ELABORATE ON TIGHT DRIVER MARKET
"Let me just say one thing before I go along. Everybody keeps saying Chip Ganassi Racing. It's Chip Ganassi Racing with Felix Sabates. I've seen that a lot this week in the press. Thanks for letting me get that out. The name of the team is Chip Ganassi Racing with Felix Sabates, who also happens to be of Spanish speaking decent there in Cuba for those of you who don't know. Tight driver market, that's not a failure on anybody's part. It's not a tight driver market across the board. It's a tight driver market when you want good drivers, quality drivers who have the experience. That's what you're looking for. These days there are plenty of guys out there that can drive these cars, but can they do the job on the track? Can they do the job off the track? Can they have the maturity level to deal with all the scenarios they're going to be faced with throughout the season? These are the things the team owners are looking for these days. I wouldn't call it a failure on anybody's part. It's the way of the world these days, across the board in all formulas of racing. There's a good driver shortage, maybe that's how it should be phrased."

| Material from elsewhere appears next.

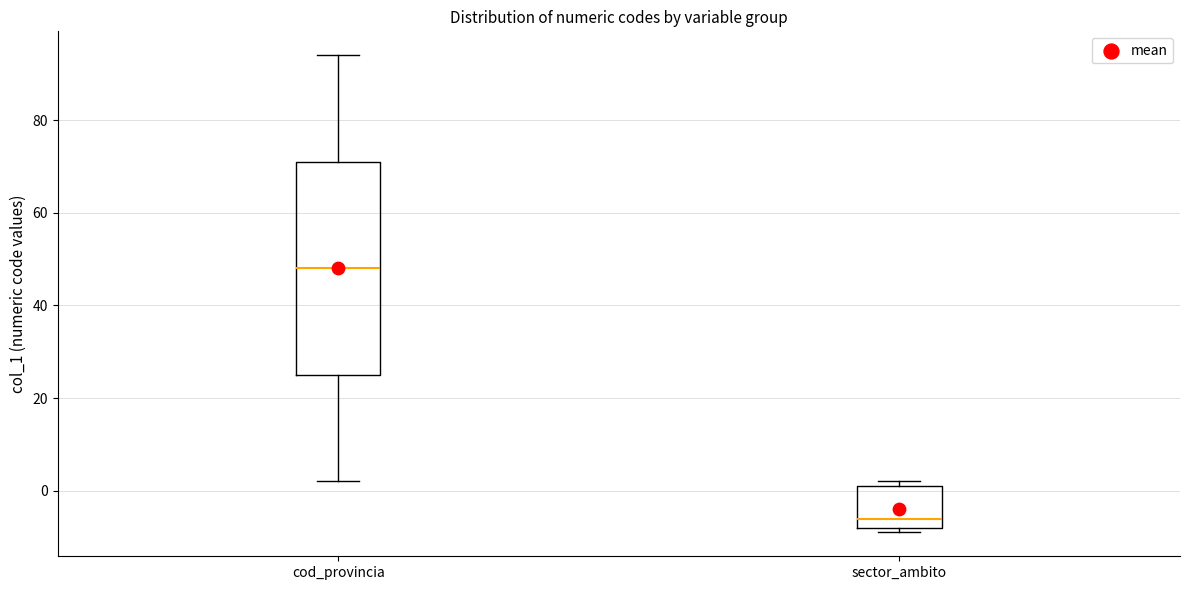

Comparing the boxes themselves (not the whiskers), which one is the tallest?

cod_provincia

WILL THE NEW TESTING RULES HINDER YOU?
"Obviously most of the bigger teams I know of actually do test quite a bit at non-NASCAR venue tracks. I heard a rumor they were going to increase the number of tests and have one or two more tests. Again, it's going to be a wait and see kind of thing. One of the arguments I do have is that the testing rule in years past has been so tight. It does make it difficult if you have a driver that gets hurt or you're bringing in a new driver or whatever. NASCAR has always been fairly good at working with you on that kind of stuff. I'm certainly somebody that's pleased if there's going to be an increase in testing."
ELABORATE ON JUAN'S DEBUT
"Believe me as much of a surprise as this was to everyone in the media, it was just as much a surprise to everyone in our organization here in Charlotte. They're all scrambling putting different plans together and different scenarios. If Juan was able to drive tomorrow I think it would be an impossibility just because of the previous plans that are in place. I think it's important to keep in mind this isn't a start-up situation. We have plenty of plans in place for our current drivers and what they're scheduled to be doing."